* **Exercise aim**:
Could you write out everything from the line containing "right elbow: (267, 215, -7)" down to the line containing "right elbow: (438, 235, -5)", both included, keeping every line but scaling each keypoint's x, y and depth values by 2.2 and rounding them to whole numbers, with halves rounded up? Leave the "Person at" lines and their boxes unchanged.
### Listed entries ###
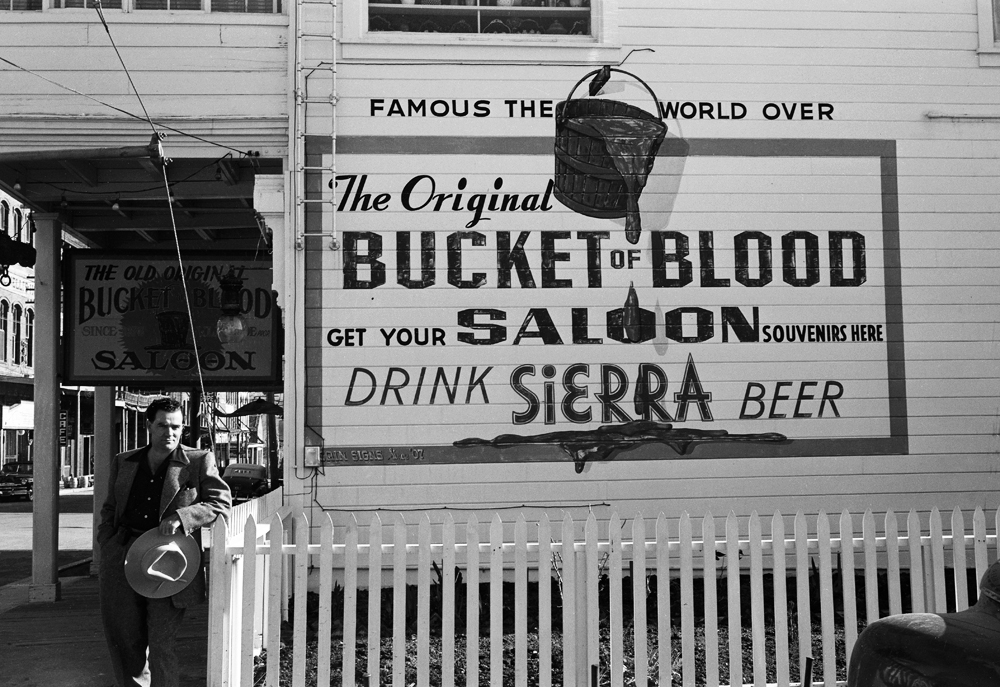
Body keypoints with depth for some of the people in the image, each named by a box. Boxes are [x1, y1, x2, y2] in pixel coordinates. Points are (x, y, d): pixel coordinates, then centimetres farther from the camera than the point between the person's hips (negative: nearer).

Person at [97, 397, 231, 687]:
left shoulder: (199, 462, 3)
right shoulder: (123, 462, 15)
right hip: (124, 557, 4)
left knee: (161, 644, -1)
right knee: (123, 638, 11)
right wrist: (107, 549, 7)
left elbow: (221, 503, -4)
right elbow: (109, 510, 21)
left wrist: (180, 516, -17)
###
### Listed entries ###
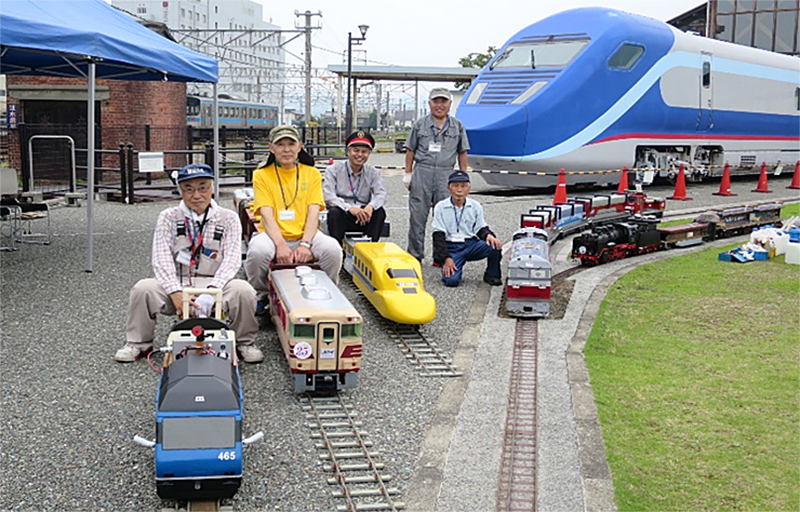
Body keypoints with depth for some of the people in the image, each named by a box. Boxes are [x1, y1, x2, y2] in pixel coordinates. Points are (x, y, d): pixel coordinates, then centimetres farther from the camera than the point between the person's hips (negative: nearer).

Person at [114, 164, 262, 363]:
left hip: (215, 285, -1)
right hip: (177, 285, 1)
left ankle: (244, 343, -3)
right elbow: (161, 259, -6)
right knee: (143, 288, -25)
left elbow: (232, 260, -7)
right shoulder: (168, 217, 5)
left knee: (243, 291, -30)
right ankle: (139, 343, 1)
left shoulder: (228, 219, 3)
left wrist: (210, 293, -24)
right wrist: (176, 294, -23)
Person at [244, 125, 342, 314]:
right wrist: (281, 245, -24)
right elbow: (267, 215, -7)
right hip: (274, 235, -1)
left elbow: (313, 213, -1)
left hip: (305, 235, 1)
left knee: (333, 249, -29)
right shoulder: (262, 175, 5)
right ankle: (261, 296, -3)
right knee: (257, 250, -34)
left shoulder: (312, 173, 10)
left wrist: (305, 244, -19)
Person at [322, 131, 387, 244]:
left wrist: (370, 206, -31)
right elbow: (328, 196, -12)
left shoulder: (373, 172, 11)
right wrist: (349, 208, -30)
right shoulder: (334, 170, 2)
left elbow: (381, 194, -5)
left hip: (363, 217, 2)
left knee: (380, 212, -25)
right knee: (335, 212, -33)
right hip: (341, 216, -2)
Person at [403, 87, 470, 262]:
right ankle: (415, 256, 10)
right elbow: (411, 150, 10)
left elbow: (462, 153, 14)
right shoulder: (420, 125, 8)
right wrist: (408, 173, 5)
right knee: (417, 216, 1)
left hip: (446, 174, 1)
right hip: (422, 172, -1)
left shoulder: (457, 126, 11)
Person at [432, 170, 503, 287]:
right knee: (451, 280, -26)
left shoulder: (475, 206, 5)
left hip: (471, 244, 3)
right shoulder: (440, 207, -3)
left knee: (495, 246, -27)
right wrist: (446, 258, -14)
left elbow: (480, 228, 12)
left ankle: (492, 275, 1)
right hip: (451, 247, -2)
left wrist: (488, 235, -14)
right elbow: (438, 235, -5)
###
* **Exercise answer**:
right elbow: (587, 473, -15)
right hip: (603, 517, -2)
left elbow: (689, 469, -2)
left hip: (671, 517, 2)
left knee: (733, 548, -64)
right shoulder: (576, 385, 11)
right ankle: (574, 651, -7)
right knee: (565, 550, -75)
left shoulder: (686, 381, 22)
left wrist: (671, 537, -42)
Person at [322, 131, 387, 244]:
left wrist: (814, 453, -68)
right elbow: (722, 431, -26)
left shoulder: (821, 378, 24)
right wrist: (768, 458, -66)
right shoulder: (735, 374, 4)
left elbow: (838, 427, -11)
left hip: (799, 477, 4)
left knee: (836, 466, -55)
right knee: (737, 466, -73)
right hip: (750, 475, -4)
Person at [403, 87, 470, 262]:
right ankle: (913, 563, 22)
right elbow: (904, 330, 22)
left elbow: (1016, 337, 31)
right shoulder: (924, 275, 18)
right wrist: (898, 381, 11)
right knee: (917, 475, 2)
left hip: (981, 383, 2)
right hip: (928, 378, -2)
left shoulder: (1005, 277, 24)
Person at [432, 170, 503, 287]:
right knee: (992, 616, -57)
left shoulder: (1045, 453, 11)
left hip: (1036, 537, 7)
right shoulder: (968, 455, -7)
left knee: (1089, 541, -59)
right wrist: (981, 568, -31)
left elbow: (1056, 502, 26)
left ankle: (1082, 605, 2)
right hip: (992, 543, -4)
left wrist: (1074, 517, -31)
right elbow: (964, 517, -11)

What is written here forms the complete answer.